Getting Started

Get up and running with ZDS in under 5 minutes. This guide walks you through installation, creating your first dataset, and understanding what makes ZDS different.

Table of contents
  1. What is ZDS?
  2. Installation
  3. Your First Dataset
    1. Python
    2. Node.js
    3. CLI
  4. What Just Happened?
  5. Working with ML Datasets
    1. The ZDataset API
    2. Converting from HuggingFace
  6. DuckDB Integration
  7. Packaging for Distribution
  8. Next Steps

What is ZDS?

ZDS (Zippy Data System) is a document store designed for ML and data engineering workflows.
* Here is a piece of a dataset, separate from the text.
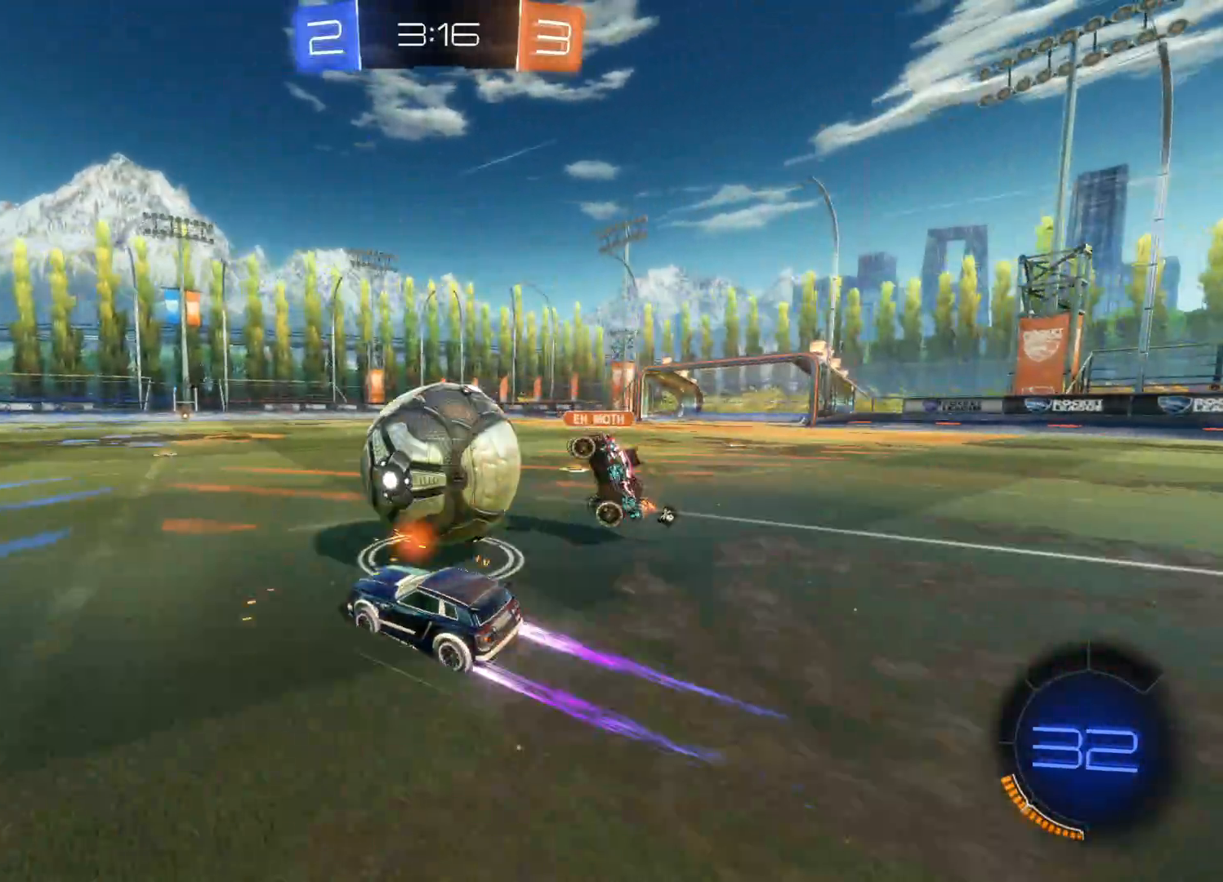
Gameplay with a controller (PlayStation layout); each line is a JSON object with the inputs held at the frame after it. "events" lists button and stick changes between this image and that frame as [ms after this image, input, new state], when the widget could be followed in between.
{"buttons": ["CROSS", "R2"], "left_stick": "up", "right_stick": "center", "events": [[33, "TRIANGLE", "down"], [167, "TRIANGLE", "up"], [217, "left_stick", "center"], [267, "CIRCLE", "down"], [367, "left_stick", "up-right"], [383, "CIRCLE", "up"], [417, "left_stick", "up"], [467, "CROSS", "down"]]}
It stores JSON documents in a human-readable format while providing database-like performance.

Key benefits:

  • Human-readable: Your data is stored as JSONL files you can inspect with cat, edit with vim, and version with git
  • Schema-flexible: Each document can have different fields—no migrations needed
  • Fast: O(1) random access, 4.6M writes/second, binary indexes
  • Zero lock-in: Standard ZIP + JSONL format works without any special tools

Installation

Choose your preferred language:

### Python ```bash pip install zippy-data ``` For all integrations (Pandas, DuckDB, HuggingFace): ```bash pip install zippy-data[all] ``` ### Node.js ```bash npm install @zippydata/core ``` ### Rust ```toml # Cargo.toml [dependencies] zippy_data = "0.1" ``` ### CLI ```bash # macOS brew install zippydata/tap/zippy # Or download from releases curl -L https://github.com/zippydata/zippy/releases/latest/download/zippy-$(uname -m)-apple-darwin.tar.gz | tar xz sudo mv zippy /usr/local/bin/ ```

Your First Dataset

Python

from zippy import ZDSStore

# Single collection (classic helper)
store = ZDSStore.open("./my_first_dataset", collection="examples")

# Add some documents
store.put("greeting_001", {
    "text": "Hello, world!",
    "language": "en",
    "sentiment": "positive"
})

store.put("greeting_002", {
    "text": "Bonjour le monde!",
    "language": "fr",
    "sentiment": "positive"
})

store.put("greeting_003", {
    "text": "Hola mundo!",
    "language": "es",
    "sentiment": "positive",
    "extra_field": ["this", "is", "flexible"]
})

print(f"Created {len(store)} documents")

# Multi-collection: omit the collection argument
store = ZDSStore.open("./my_first_dataset", native=True)
examples = store.collection("examples")
holdout = store.collection("holdout")

examples.put("greeting_004", {"text": "Ciao mondo!", "language": "it"})
holdout.put("greeting_eval", {"text": "Hallo Welt!", "language": "de"})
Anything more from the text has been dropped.